Assignment:
Which of the lines in the records below hold the string "exposure"? Copy every one of them.

_ _ _

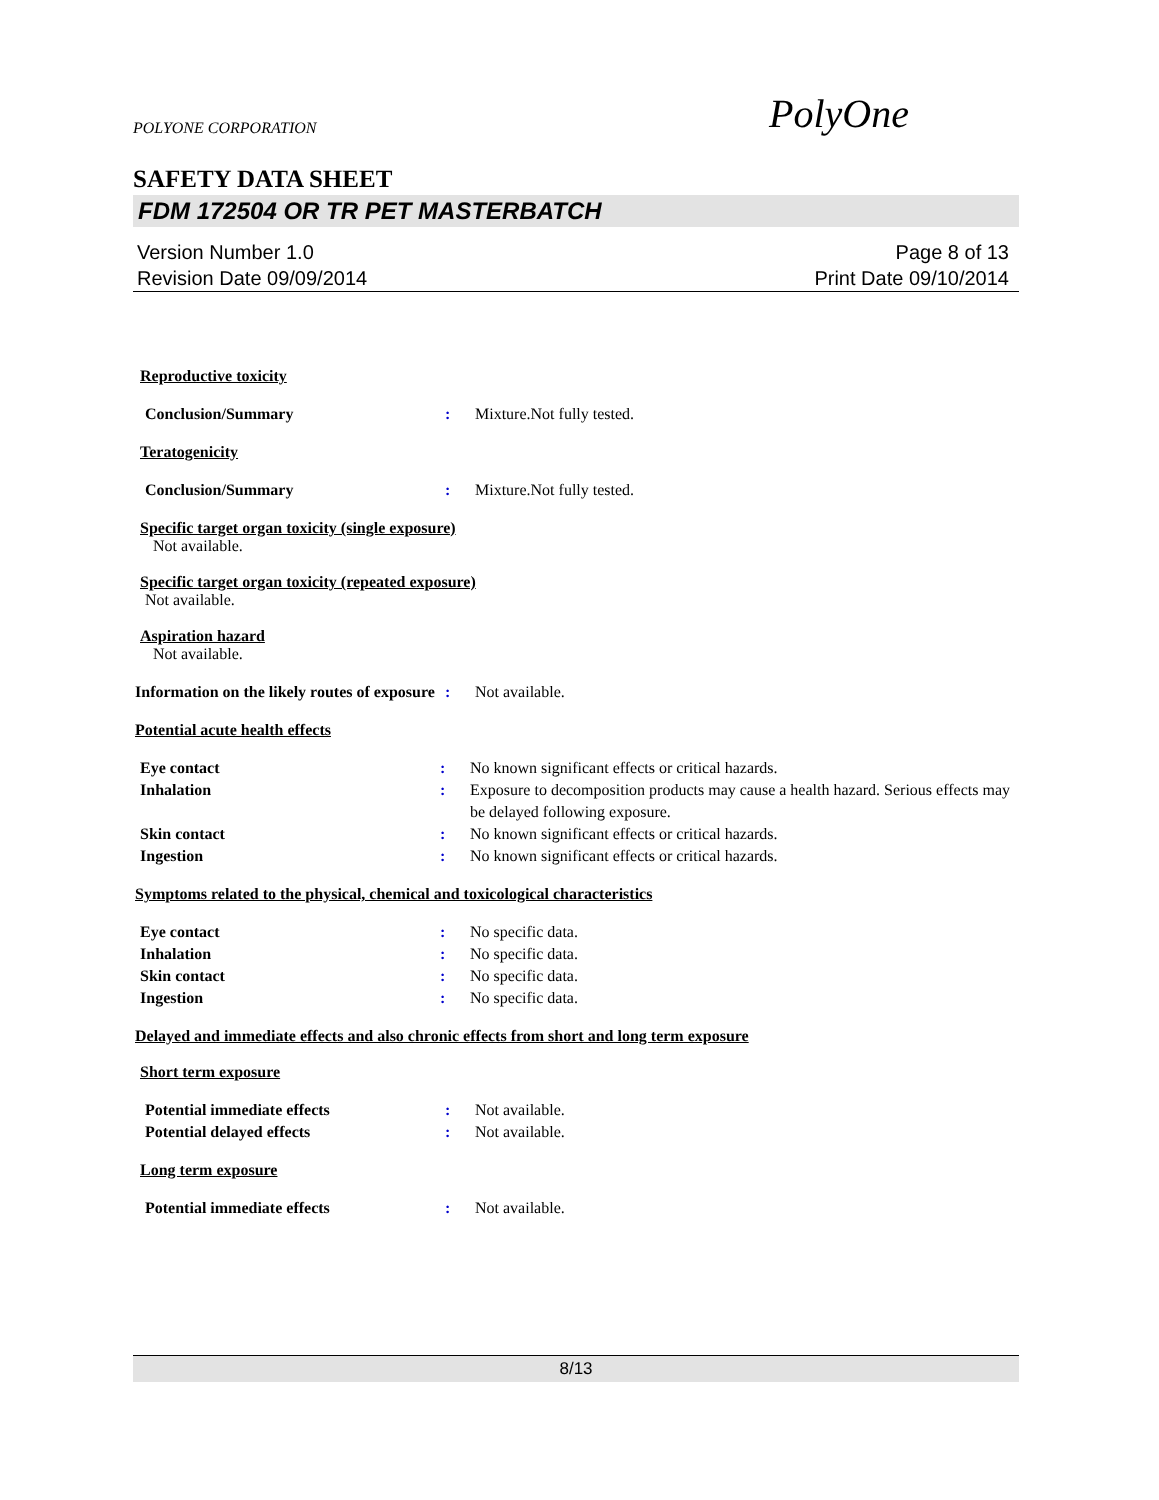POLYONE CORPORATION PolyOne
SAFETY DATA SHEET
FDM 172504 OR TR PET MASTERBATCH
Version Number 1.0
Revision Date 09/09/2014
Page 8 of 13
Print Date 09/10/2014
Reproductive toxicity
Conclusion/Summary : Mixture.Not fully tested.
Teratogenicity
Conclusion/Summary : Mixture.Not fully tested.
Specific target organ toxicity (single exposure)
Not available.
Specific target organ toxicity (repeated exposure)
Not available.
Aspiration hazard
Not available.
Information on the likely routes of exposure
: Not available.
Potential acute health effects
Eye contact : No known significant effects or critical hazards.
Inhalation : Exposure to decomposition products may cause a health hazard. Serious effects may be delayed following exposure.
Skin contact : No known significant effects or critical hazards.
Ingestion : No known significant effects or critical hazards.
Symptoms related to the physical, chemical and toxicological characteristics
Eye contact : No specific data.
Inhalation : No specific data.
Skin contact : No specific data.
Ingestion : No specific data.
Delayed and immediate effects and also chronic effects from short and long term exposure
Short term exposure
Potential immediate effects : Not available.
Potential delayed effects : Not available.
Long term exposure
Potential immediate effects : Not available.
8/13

_ _ _

Answer to this task:
Specific target organ toxicity (single exposure)
Specific target organ toxicity (repeated exposure)
Information on the likely routes of exposure
Inhalation : Exposure to decomposition products may cause a health hazard. Serious effects may be delayed following exposure.
Delayed and immediate effects and also chronic effects from short and long term exposure
Short term exposure
Long term exposure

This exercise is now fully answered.